Sunday, April 4, 2010

Hilang

Tanpa kata, kamu berbicara. Jauh lebih nyata dari seharusnya. Lihat saja. tak ada lagi kerlip yang bergembira lagi di sana. Sayu, sedih, tak lagi bernyawa.

"Apakah janji dulu tak lagi bermakna?", tanyaku pelan.

Lagi-lagi jawaban yang kamu beri hanya diam. Langitpun mengerti dengan sendirinya. Kelam, mendung, persis seperti hatimu yang sedang muram.

"Itu dulu, lain dengan sekarang," ujarmu sambil menunduk dan memainkan jari-jari tangan. Lalu kamu gigit ujung kuku jari manismu. Sebuah kebiasaan yang kamu lakukan jika sedang gugup. Pria yang duduk di hadapanku ini kini tampak asing. Ku tak lagi mengenalnya. Kuyu, tanpa lagi canda yang biasa terlontar dari balik senyumnya. Semuanya meredup. Meredup untukku, tapi merekah untuk wanita itu. Tak bernyawa untukku, tapi penuh kehidupan untuknya! Semua yang pernah terjadi sudah tak berarti lagi, meleleh terbakar cintanya untuk wanita itu. Dulu aku pikir hidup dengannya bak dongeng, ternyata keabadian lah yang jadi dongeng. Hanya terjadi pada cerita picisan yang memberi harapan palsu.

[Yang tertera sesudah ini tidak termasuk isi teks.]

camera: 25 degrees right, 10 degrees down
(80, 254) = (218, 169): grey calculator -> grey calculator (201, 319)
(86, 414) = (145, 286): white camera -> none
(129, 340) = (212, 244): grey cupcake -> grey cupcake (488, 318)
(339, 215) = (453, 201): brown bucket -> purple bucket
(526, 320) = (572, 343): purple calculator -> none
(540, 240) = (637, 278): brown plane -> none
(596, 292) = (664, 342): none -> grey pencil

Harapan. Semua musnah berkeping-keping. "Baiklah. Jika memang kamu yakin wanita itu bisa membahagiakanmu. Bisa memberikan semua yang kamu inginkan. Aku rela. Pasrah. Ikhlas," ujarku sambil memalingkan muka, tak ingin air mata yang bergulir makin memperburuk keadaan.

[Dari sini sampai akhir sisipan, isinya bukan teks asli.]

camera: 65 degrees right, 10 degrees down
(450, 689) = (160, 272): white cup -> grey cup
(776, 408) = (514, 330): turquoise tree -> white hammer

"Aku antar kamu pulang?" tanyamu, penuh rasa bersalah.

"Tak perlu. Aku bisa sendiri." ujarku lugas, sambil mendorong kedua roda dari kursi ini menjauh; kursi yang telah setia menopangku sejak kecelakaan setahun yang lalu. Ia tak tahu, aku timpang dan goyah bukan karena kehilangan dua tungkai yang pernah menopang tubuhku. Aku timpang dan goyah karena telah kehilangan pasangan hidupku.